YOUR OBJECTIVE.
Leave the pictures in the listing below aside and reproduce exactly the lines starting with the one with "2027-02-06 | 27.878" and going on through the one with "# Time for action — 向你的 iPad 广告添加横幅", both ends included.

::: SOURCE RECORDS

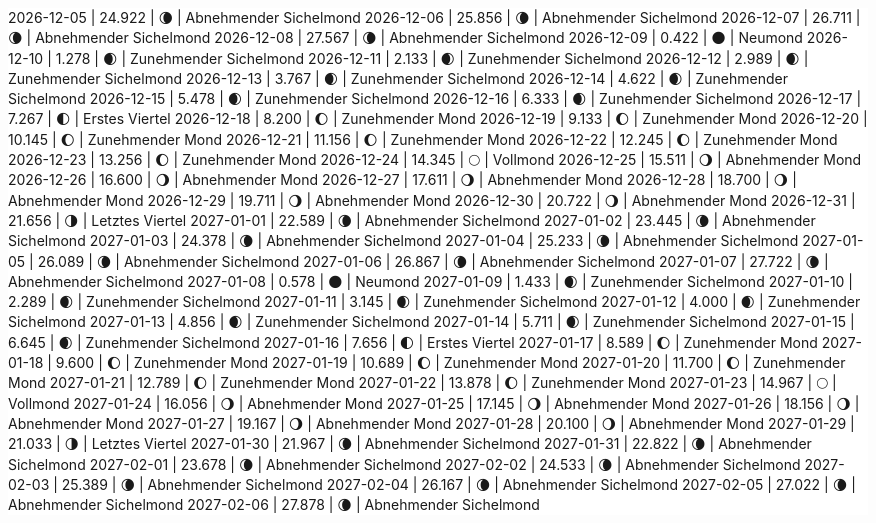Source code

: 2026-12-05 | 24.922 | 🌘 | Abnehmender Sichelmond
2026-12-06 | 25.856 | 🌘 | Abnehmender Sichelmond
2026-12-07 | 26.711 | 🌘 | Abnehmender Sichelmond
2026-12-08 | 27.567 | 🌘 | Abnehmender Sichelmond
2026-12-09 |  0.422 | 🌑 | Neumond
2026-12-10 |  1.278 | 🌒 | Zunehmender Sichelmond
2026-12-11 |  2.133 | 🌒 | Zunehmender Sichelmond
2026-12-12 |  2.989 | 🌒 | Zunehmender Sichelmond
2026-12-13 |  3.767 | 🌒 | Zunehmender Sichelmond
2026-12-14 |  4.622 | 🌒 | Zunehmender Sichelmond
2026-12-15 |  5.478 | 🌒 | Zunehmender Sichelmond
2026-12-16 |  6.333 | 🌒 | Zunehmender Sichelmond
2026-12-17 |  7.267 | 🌓 | Erstes Viertel
2026-12-18 |  8.200 | 🌔 | Zunehmender Mond
2026-12-19 |  9.133 | 🌔 | Zunehmender Mond
2026-12-20 | 10.145 | 🌔 | Zunehmender Mond
2026-12-21 | 11.156 | 🌔 | Zunehmender Mond
2026-12-22 | 12.245 | 🌔 | Zunehmender Mond
2026-12-23 | 13.256 | 🌔 | Zunehmender Mond
2026-12-24 | 14.345 | 🌕 | Vollmond
2026-12-25 | 15.511 | 🌖 | Abnehmender Mond
2026-12-26 | 16.600 | 🌖 | Abnehmender Mond
2026-12-27 | 17.611 | 🌖 | Abnehmender Mond
2026-12-28 | 18.700 | 🌖 | Abnehmender Mond
2026-12-29 | 19.711 | 🌖 | Abnehmender Mond
2026-12-30 | 20.722 | 🌖 | Abnehmender Mond
2026-12-31 | 21.656 | 🌗 | Letztes Viertel
2027-01-01 | 22.589 | 🌘 | Abnehmender Sichelmond
2027-01-02 | 23.445 | 🌘 | Abnehmender Sichelmond
2027-01-03 | 24.378 | 🌘 | Abnehmender Sichelmond
2027-01-04 | 25.233 | 🌘 | Abnehmender Sichelmond
2027-01-05 | 26.089 | 🌘 | Abnehmender Sichelmond
2027-01-06 | 26.867 | 🌘 | Abnehmender Sichelmond
2027-01-07 | 27.722 | 🌘 | Abnehmender Sichelmond
2027-01-08 |  0.578 | 🌑 | Neumond
2027-01-09 |  1.433 | 🌒 | Zunehmender Sichelmond
2027-01-10 |  2.289 | 🌒 | Zunehmender Sichelmond
2027-01-11 |  3.145 | 🌒 | Zunehmender Sichelmond
2027-01-12 |  4.000 | 🌒 | Zunehmender Sichelmond
2027-01-13 |  4.856 | 🌒 | Zunehmender Sichelmond
2027-01-14 |  5.711 | 🌒 | Zunehmender Sichelmond
2027-01-15 |  6.645 | 🌒 | Zunehmender Sichelmond
2027-01-16 |  7.656 | 🌓 | Erstes Viertel
2027-01-17 |  8.589 | 🌔 | Zunehmender Mond
2027-01-18 |  9.600 | 🌔 | Zunehmender Mond
2027-01-19 | 10.689 | 🌔 | Zunehmender Mond
2027-01-20 | 11.700 | 🌔 | Zunehmender Mond
2027-01-21 | 12.789 | 🌔 | Zunehmender Mond
2027-01-22 | 13.878 | 🌔 | Zunehmender Mond
2027-01-23 | 14.967 | 🌕 | Vollmond
2027-01-24 | 16.056 | 🌖 | Abnehmender Mond
2027-01-25 | 17.145 | 🌖 | Abnehmender Mond
2027-01-26 | 18.156 | 🌖 | Abnehmender Mond
2027-01-27 | 19.167 | 🌖 | Abnehmender Mond
2027-01-28 | 20.100 | 🌖 | Abnehmender Mond
2027-01-29 | 21.033 | 🌗 | Letztes Viertel
2027-01-30 | 21.967 | 🌘 | Abnehmender Sichelmond
2027-01-31 | 22.822 | 🌘 | Abnehmender Sichelmond
2027-02-01 | 23.678 | 🌘 | Abnehmender Sichelmond
2027-02-02 | 24.533 | 🌘 | Abnehmender Sichelmond
2027-02-03 | 25.389 | 🌘 | Abnehmender Sichelmond
2027-02-04 | 26.167 | 🌘 | Abnehmender Sichelmond
2027-02-05 | 27.022 | 🌘 | Abnehmender Sichelmond
2027-02-06 | 27.878 | 🌘 | Abnehmender Sichelmond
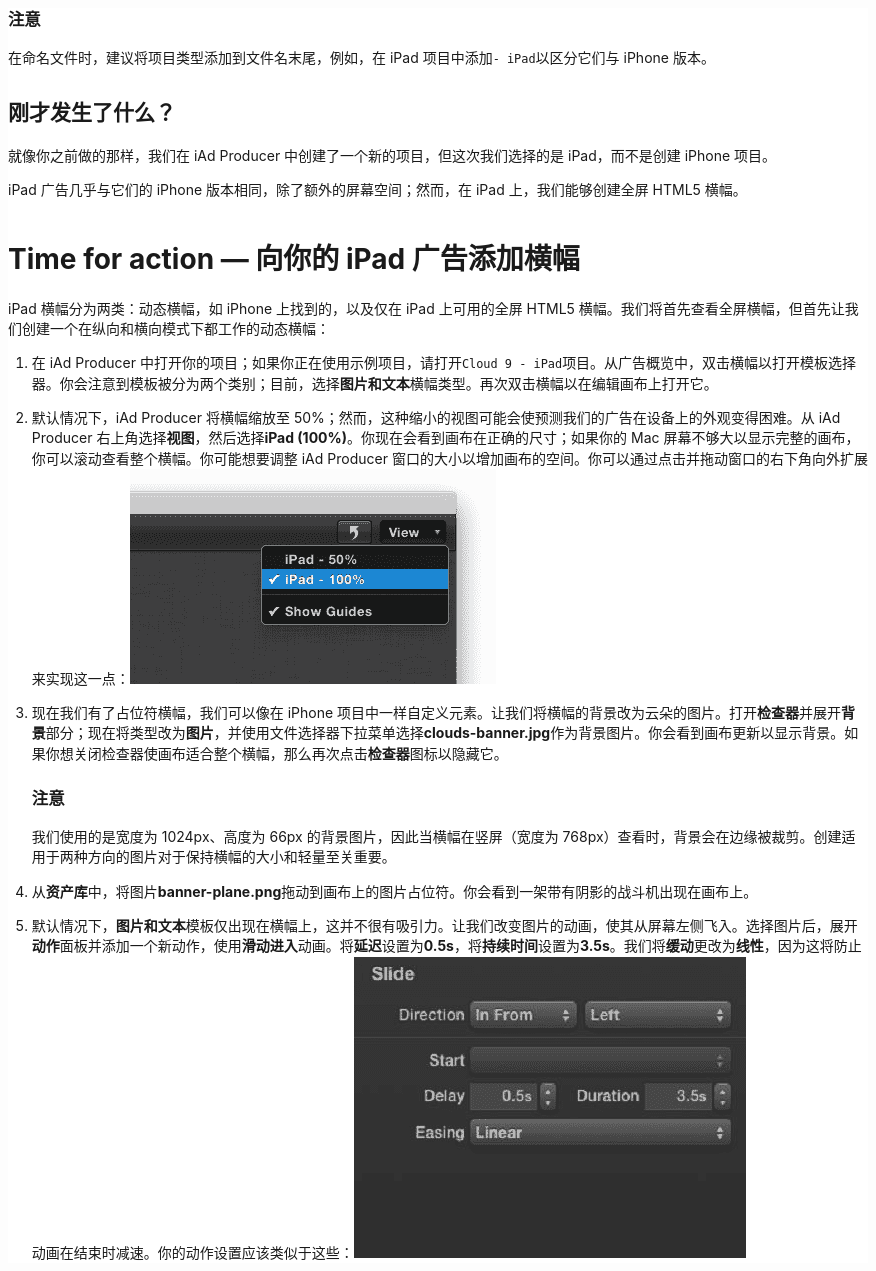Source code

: ### 注意

在命名文件时，建议将项目类型添加到文件名末尾，例如，在 iPad 项目中添加`- iPad`以区分它们与 iPhone 版本。

## 刚才发生了什么？

就像你之前做的那样，我们在 iAd Producer 中创建了一个新的项目，但这次我们选择的是 iPad，而不是创建 iPhone 项目。

iPad 广告几乎与它们的 iPhone 版本相同，除了额外的屏幕空间；然而，在 iPad 上，我们能够创建全屏 HTML5 横幅。

# Time for action — 向你的 iPad 广告添加横幅

iPad 横幅分为两类：动态横幅，如 iPhone 上找到的，以及仅在 iPad 上可用的全屏 HTML5 横幅。我们将首先查看全屏横幅，但首先让我们创建一个在纵向和横向模式下都工作的动态横幅：

1.  在 iAd Producer 中打开你的项目；如果你正在使用示例项目，请打开`Cloud 9 - iPad`项目。从广告概览中，双击横幅以打开模板选择器。你会注意到模板被分为两个类别；目前，选择**图片和文本**横幅类型。再次双击横幅以在编辑画布上打开它。

1.  默认情况下，iAd Producer 将横幅缩放至 50%；然而，这种缩小的视图可能会使预测我们的广告在设备上的外观变得困难。从 iAd Producer 右上角选择**视图**，然后选择**iPad (100%)**。你现在会看到画布在正确的尺寸；如果你的 Mac 屏幕不够大以显示完整的画布，你可以滚动查看整个横幅。你可能想要调整 iAd Producer 窗口的大小以增加画布的空间。你可以通过点击并拖动窗口的右下角向外扩展来实现这一点：![操作时间 — 向你的 iPad 广告添加横幅](img/1321_07_03.jpg)

1.  现在我们有了占位符横幅，我们可以像在 iPhone 项目中一样自定义元素。让我们将横幅的背景改为云朵的图片。打开**检查器**并展开**背景**部分；现在将类型改为**图片**，并使用文件选择器下拉菜单选择**clouds-banner.jpg**作为背景图片。你会看到画布更新以显示背景。如果你想关闭检查器使画布适合整个横幅，那么再次点击**检查器**图标以隐藏它。

    ### 注意

    我们使用的是宽度为 1024px、高度为 66px 的背景图片，因此当横幅在竖屏（宽度为 768px）查看时，背景会在边缘被裁剪。创建适用于两种方向的图片对于保持横幅的大小和轻量至关重要。

1.  从**资产库**中，将图片**banner-plane.png**拖动到画布上的图片占位符。你会看到一架带有阴影的战斗机出现在画布上。

1.  默认情况下，**图片和文本**模板仅出现在横幅上，这并不很有吸引力。让我们改变图片的动画，使其从屏幕左侧飞入。选择图片后，展开**动作**面板并添加一个新动作，使用**滑动进入**动画。将**延迟**设置为**0.5s**，将**持续时间**设置为**3.5s**。我们将**缓动**更改为**线性**，因为这将防止动画在结束时减速。你的动作设置应该类似于这些：![操作时间 — 向你的 iPad 广告添加横幅](img/1321_07_04.jpg)
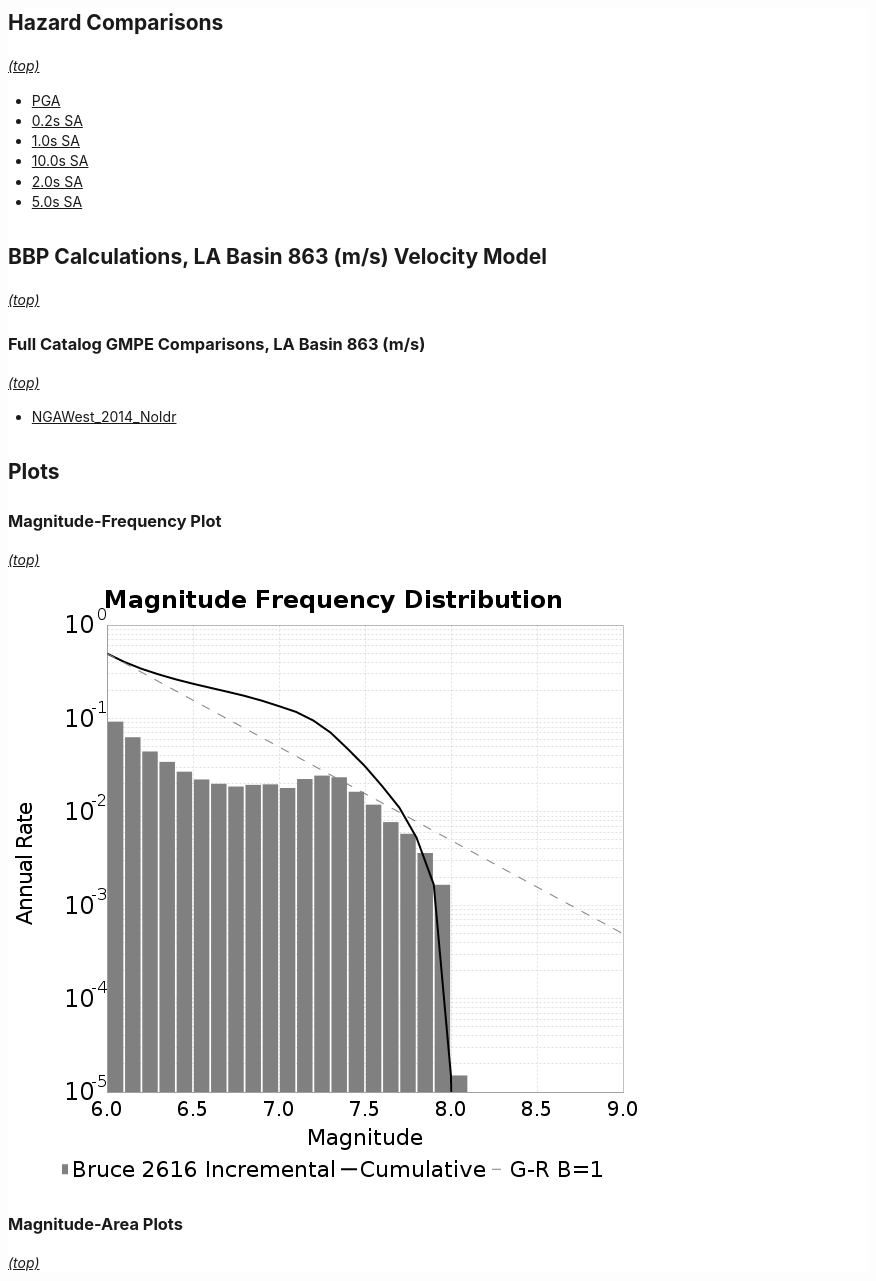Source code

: ## Hazard Comparisons
*[(top)](#bruce-2616)*

* [PGA](hazard_pga/)
* [0.2s SA](hazard_sa_0.2s/)
* [1.0s SA](hazard_sa_1.0s/)
* [10.0s SA](hazard_sa_10.0s/)
* [2.0s SA](hazard_sa_2.0s/)
* [5.0s SA](hazard_sa_5.0s/)

## BBP Calculations, LA Basin 863 (m/s) Velocity Model
*[(top)](#bruce-2616)*


### Full Catalog GMPE Comparisons, LA Basin 863 (m/s)
*[(top)](#bruce-2616)*

* [NGAWest_2014_NoIdr](bbp_LA_BASIN_863/gmpe_bbp_comparisons_NGAWest_2014_NoIdr/)

## Plots
### Magnitude-Frequency Plot
*[(top)](#bruce-2616)*

![MFD](resources/mfd.png)
### Magnitude-Area Plots
*[(top)](#bruce-2616)*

::::::

RESULT OF THE EXERCISE.
2027-02-06 | 27.878 | 🌘 | Abnehmender Sichelmond
Source code

: ### 注意

在命名文件时，建议将项目类型添加到文件名末尾，例如，在 iPad 项目中添加`- iPad`以区分它们与 iPhone 版本。

## 刚才发生了什么？

就像你之前做的那样，我们在 iAd Producer 中创建了一个新的项目，但这次我们选择的是 iPad，而不是创建 iPhone 项目。

iPad 广告几乎与它们的 iPhone 版本相同，除了额外的屏幕空间；然而，在 iPad 上，我们能够创建全屏 HTML5 横幅。

# Time for action — 向你的 iPad 广告添加横幅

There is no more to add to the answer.